At least seven people were killed after a hospital and a market in South Sudan were bombarded, as a medical charity said when the fears of returning to the civil war grow.

Doctors without borders (MSF) said that helicopter canon ships dropped a bomb on the pharmacy of the hospital, in which he was running in Old Fangak, Jonglei, and burned down before shot on the city for 30 minutes. A drone then bombed a local market, said MSF.

The hospital is the only one in Fangak County who has more than 110,000 inhabitants, said MSF, and all medical care was destroyed.

The charity organization called the attack in which 20 people were injured, a “clear violation of international humanitarian law”.

The MSF spokesman Mamman Mustapha informed the new BBC program that the charity was still trying to determine the facts, but the local witnesses had said that the aircraft were “helicopter” of government troops “.

“With our logo, the hospital is clearly marked as a” hospital “,” he said. “We also shared our coordinates for all warfare parties in the region, so that the hospital should be known as a hospital at both parties.”

There was no immediate comment from the South Sudan government. The BBC contacted the Ministry of Foreign Affairs.

In the past few weeks, Nicholas Haysom, who heads the UN mission in South Sudan, has warned that the country “rests on the sidelines of a return to the full civil war”.

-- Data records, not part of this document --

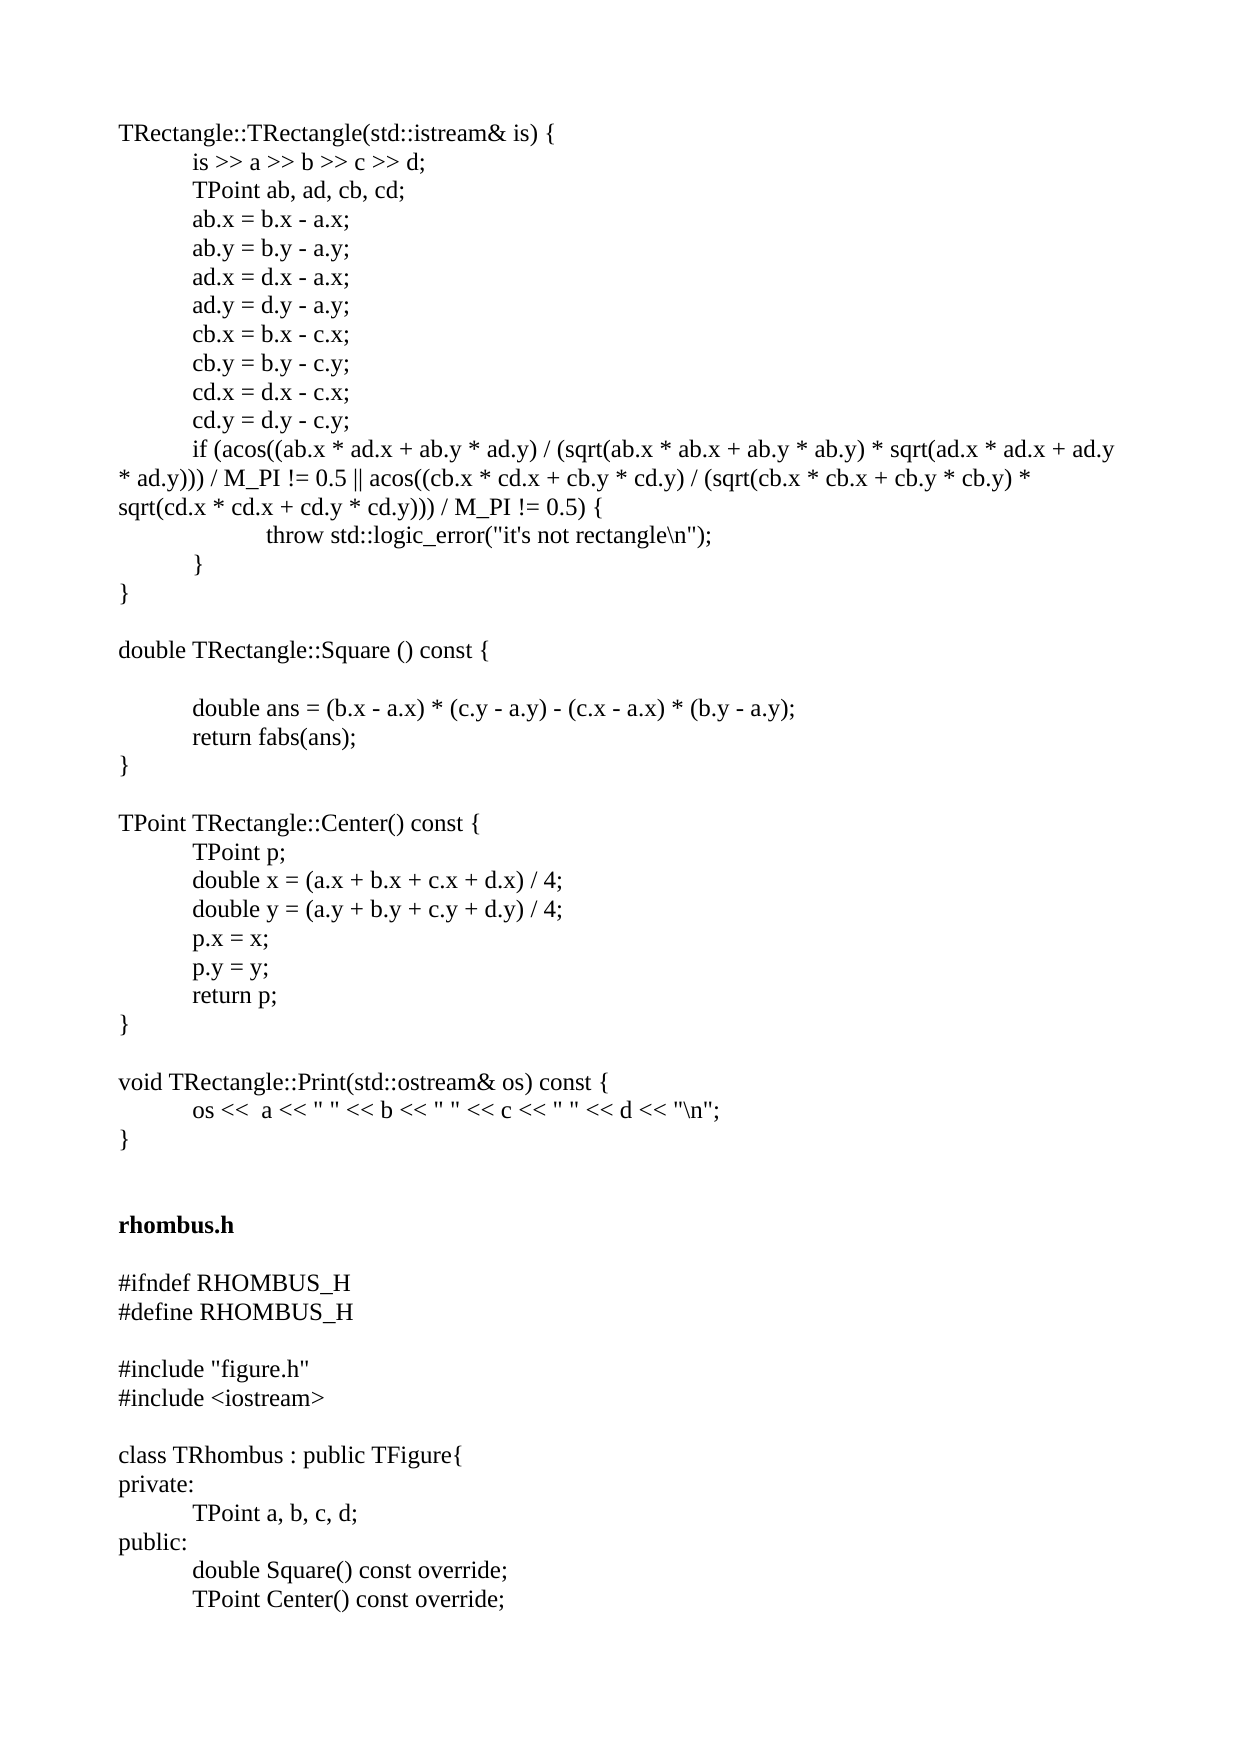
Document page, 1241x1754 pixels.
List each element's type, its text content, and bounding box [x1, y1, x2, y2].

text public: [118, 1527, 1122, 1556]
text } [118, 751, 1122, 779]
text if (acos((ab.x * ad.x + ab.y * ad.y) / (sqrt(ab.x * ab.x + ab.y * ab.y) * sqrt(ad.x * ad.x + ad.y * ad.y))) / M_PI != 0.5 || acos((cb.x * cd.x + cb.y * cd.y) / (sqrt(cb.x * cb.x + cb.y * cb.y) * sqrt(cd.x * cd.x + cd.y * cd.y))) / M_PI != 0.5) { [118, 434, 1122, 521]
text cd.y = d.y - c.y; [118, 406, 1122, 434]
text TPoint ab, ad, cb, cd; [118, 176, 1122, 204]
text rhombus.h [118, 1211, 1122, 1239]
text } [118, 549, 1122, 578]
text TPoint p; [118, 837, 1122, 866]
text cb.y = b.y - c.y; [118, 348, 1122, 377]
text ad.x = d.x - a.x; [118, 262, 1122, 291]
text double ans = (b.x - a.x) * (c.y - a.y) - (c.x - a.x) * (b.y - a.y); [118, 693, 1122, 722]
text } [118, 1124, 1122, 1153]
text } [118, 1009, 1122, 1038]
text TRectangle::TRectangle(std::istream& is) { [118, 118, 1122, 147]
text return fabs(ans); [118, 722, 1122, 751]
text double x = (a.x + b.x + c.x + d.x) / 4; [118, 866, 1122, 894]
text os << a << " " << b << " " << c << " " << d << "\n"; [118, 1096, 1122, 1124]
text #ifndef RHOMBUS_H [118, 1268, 1122, 1297]
text return p; [118, 981, 1122, 1009]
text double TRectangle::Square () const { [118, 636, 1122, 664]
text cb.x = b.x - c.x; [118, 319, 1122, 348]
text } [118, 578, 1122, 607]
text TPoint a, b, c, d; [118, 1498, 1122, 1527]
text #include "figure.h" [118, 1354, 1122, 1383]
text #include <iostream> [118, 1383, 1122, 1412]
text double Square() const override; [118, 1556, 1122, 1584]
text double y = (a.y + b.y + c.y + d.y) / 4; [118, 894, 1122, 923]
text p.x = x; [118, 923, 1122, 952]
text private: [118, 1469, 1122, 1498]
text class TRhombus : public TFigure{ [118, 1441, 1122, 1469]
text ab.y = b.y - a.y; [118, 233, 1122, 262]
text void TRectangle::Print(std::ostream& os) const { [118, 1067, 1122, 1096]
text is >> a >> b >> c >> d; [118, 147, 1122, 176]
text p.y = y; [118, 952, 1122, 981]
text ab.x = b.x - a.x; [118, 204, 1122, 233]
text cd.x = d.x - c.x; [118, 377, 1122, 406]
text #define RHOMBUS_H [118, 1297, 1122, 1326]
text TPoint TRectangle::Center() const { [118, 808, 1122, 837]
text TPoint Center() const override; [118, 1584, 1122, 1613]
text ad.y = d.y - a.y; [118, 291, 1122, 319]
text throw std::logic_error("it's not rectangle\n"); [118, 521, 1122, 549]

These concerns were enthusiastic about an escalating feud between President Salva Kiir and Vice President Riek Machar.

Hours before the hospital bombing of the hospital, the head of the army, Paul Majok Nang, promised punitive beats after several load barges had been kidnapped on a river.

He accused these attacks on a militia associated with Vice President Machar, who did not comment on the claim.

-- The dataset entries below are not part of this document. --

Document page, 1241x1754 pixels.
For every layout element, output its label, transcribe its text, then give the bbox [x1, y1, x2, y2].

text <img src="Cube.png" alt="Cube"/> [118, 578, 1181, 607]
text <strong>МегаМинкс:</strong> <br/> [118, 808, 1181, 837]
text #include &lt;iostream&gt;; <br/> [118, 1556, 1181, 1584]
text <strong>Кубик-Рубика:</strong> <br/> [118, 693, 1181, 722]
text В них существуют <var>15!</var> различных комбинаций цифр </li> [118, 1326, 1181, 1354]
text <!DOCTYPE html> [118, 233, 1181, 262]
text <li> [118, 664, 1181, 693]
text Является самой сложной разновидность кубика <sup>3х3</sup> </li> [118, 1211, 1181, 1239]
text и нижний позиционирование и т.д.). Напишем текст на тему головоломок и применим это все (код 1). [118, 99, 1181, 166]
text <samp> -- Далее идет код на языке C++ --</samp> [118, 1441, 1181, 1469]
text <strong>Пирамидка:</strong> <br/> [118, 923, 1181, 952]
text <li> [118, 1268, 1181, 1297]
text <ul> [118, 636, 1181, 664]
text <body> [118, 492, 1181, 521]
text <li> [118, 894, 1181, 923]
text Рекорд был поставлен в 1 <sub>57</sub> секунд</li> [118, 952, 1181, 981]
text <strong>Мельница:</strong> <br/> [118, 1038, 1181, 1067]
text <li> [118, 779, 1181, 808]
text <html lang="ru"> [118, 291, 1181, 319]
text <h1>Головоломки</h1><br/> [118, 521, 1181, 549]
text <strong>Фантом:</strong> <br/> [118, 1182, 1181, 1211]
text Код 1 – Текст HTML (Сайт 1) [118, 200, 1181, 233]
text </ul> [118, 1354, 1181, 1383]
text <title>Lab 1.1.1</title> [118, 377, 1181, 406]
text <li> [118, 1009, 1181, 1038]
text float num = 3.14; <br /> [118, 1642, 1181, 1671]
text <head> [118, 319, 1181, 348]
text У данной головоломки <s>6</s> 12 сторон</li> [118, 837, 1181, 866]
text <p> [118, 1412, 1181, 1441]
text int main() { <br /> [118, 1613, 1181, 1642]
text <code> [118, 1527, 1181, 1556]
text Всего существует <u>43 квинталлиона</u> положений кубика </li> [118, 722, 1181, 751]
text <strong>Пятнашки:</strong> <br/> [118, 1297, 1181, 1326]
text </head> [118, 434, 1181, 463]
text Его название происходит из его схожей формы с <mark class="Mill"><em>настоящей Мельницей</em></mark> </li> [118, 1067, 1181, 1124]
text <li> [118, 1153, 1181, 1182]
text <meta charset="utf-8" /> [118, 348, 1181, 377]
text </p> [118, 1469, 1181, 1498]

In March, Machar was arrested with several of his employees and accused of taking up a rebellion.

The government recently listed the counties that they are considered hostile – in other words that are allied with Machar.

This increased the suspicion that the South Sudan could head for another conflict with the two largest ethnic groups in the country.

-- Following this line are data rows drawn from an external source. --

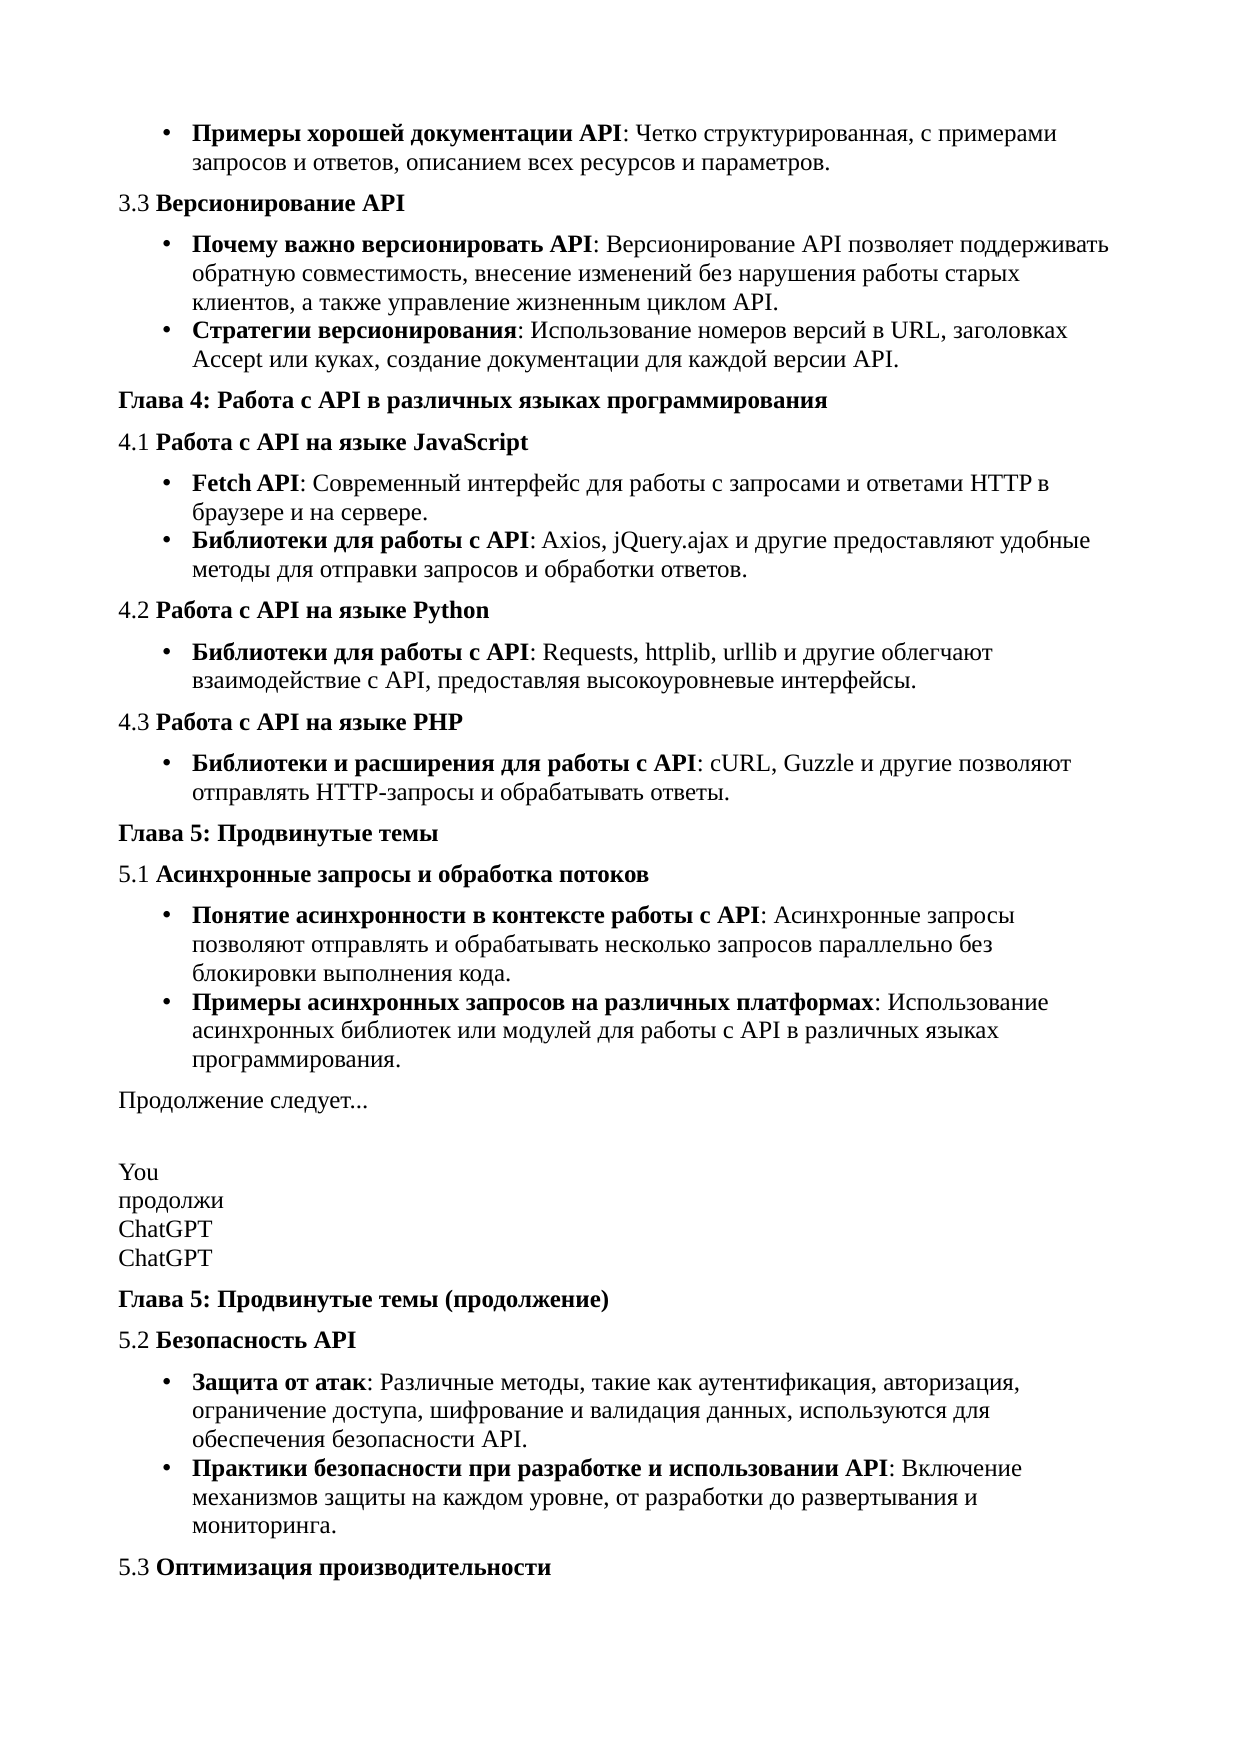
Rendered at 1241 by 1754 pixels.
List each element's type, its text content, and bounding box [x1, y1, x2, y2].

text 5.3 Оптимизация производительности [118, 1552, 1122, 1581]
list Почему важно версионировать API: Версионирование API позволяет поддерживать обратную совместимость, внесение изменений без нарушения работы старых клиентов, а также управление жизненным циклом API. [162, 229, 1122, 316]
text продолжи [118, 1186, 1122, 1214]
text Глава 5: Продвинутые темы (продолжение) [118, 1284, 1122, 1313]
list Библиотеки и расширения для работы с API: cURL, Guzzle и другие позволяют отправлять HTTP-запросы и обрабатывать ответы. [162, 748, 1122, 806]
text Глава 5: Продвинутые темы [118, 818, 1122, 847]
text Глава 4: Работа с API в различных языках программирования [118, 386, 1122, 414]
text ChatGPT [118, 1214, 1122, 1243]
list Понятие асинхронности в контексте работы с API: Асинхронные запросы позволяют отправлять и обрабатывать несколько запросов параллельно без блокировки выполнения кода. [162, 901, 1122, 987]
text 3.3 Версионирование API [118, 188, 1122, 217]
list Библиотеки для работы с API: Axios, jQuery.ajax и другие предоставляют удобные методы для отправки запросов и обработки ответов. [162, 526, 1122, 583]
text Продолжение следует... [118, 1086, 1122, 1114]
list Стратегии версионирования: Использование номеров версий в URL, заголовках Accept или куках, создание документации для каждой версии API. [162, 316, 1122, 373]
text ChatGPT [118, 1243, 1122, 1272]
list Примеры асинхронных запросов на различных платформах: Использование асинхронных библиотек или модулей для работы с API в различных языках программирования. [162, 987, 1122, 1073]
list Практики безопасности при разработке и использовании API: Включение механизмов защиты на каждом уровне, от разработки до развертывания и мониторинга. [162, 1453, 1122, 1539]
text 5.1 Асинхронные запросы и обработка потоков [118, 859, 1122, 888]
list Библиотеки для работы с API: Requests, httplib, urllib и другие облегчают взаимодействие с API, предоставляя высокоуровневые интерфейсы. [162, 637, 1122, 694]
text 5.2 Безопасность API [118, 1326, 1122, 1354]
list Защита от атак: Различные методы, такие как аутентификация, авторизация, ограничение доступа, шифрование и валидация данных, используются для обеспечения безопасности API. [162, 1367, 1122, 1453]
text You [118, 1157, 1122, 1186]
list Примеры хорошей документации API: Четко структурированная, с примерами запросов и ответов, описанием всех ресурсов и параметров. [162, 118, 1122, 176]
text 4.1 Работа с API на языке JavaScript [118, 427, 1122, 456]
list Fetch API: Современный интерфейс для работы с запросами и ответами HTTP в браузере и на сервере. [162, 468, 1122, 526]
text 4.3 Работа с API на языке PHP [118, 707, 1122, 736]
text 4.2 Работа с API на языке Python [118, 596, 1122, 624]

The South Sudan achieved independence from Sudan in 2011, but two years later a civil war broke out when President Kiir Machar, as Vice President, dismissed and accused him of having planned a coup.

The following conflict, which has largely fought for ethnic boundaries between supporters of the two guides, led an estimated 400,000 deaths and 2.5 million people who were forced from their houses – more than one fifth of the population.

In 2018, a peace agreement was achieved and a unit government that was forged with the same two men at the top, but elections that were to be called since then have not happened.

The peace agreement should also see the end of all militias and the formation of a united army – but that didn't happen, and many armed groups are still loyal to different politicians.

The current crisis was triggered at the beginning of this year when the militia of the White Army, which was allied with Machar during the civil war, broke up with the army in the state of Upper Nile and crossed a military base in Nasir.

Then, in March, there was a UN helicopter who tried to evacuate troops under fire and left several dead, including a high-ranking army general.

Law groups called for the military to end civilian areas.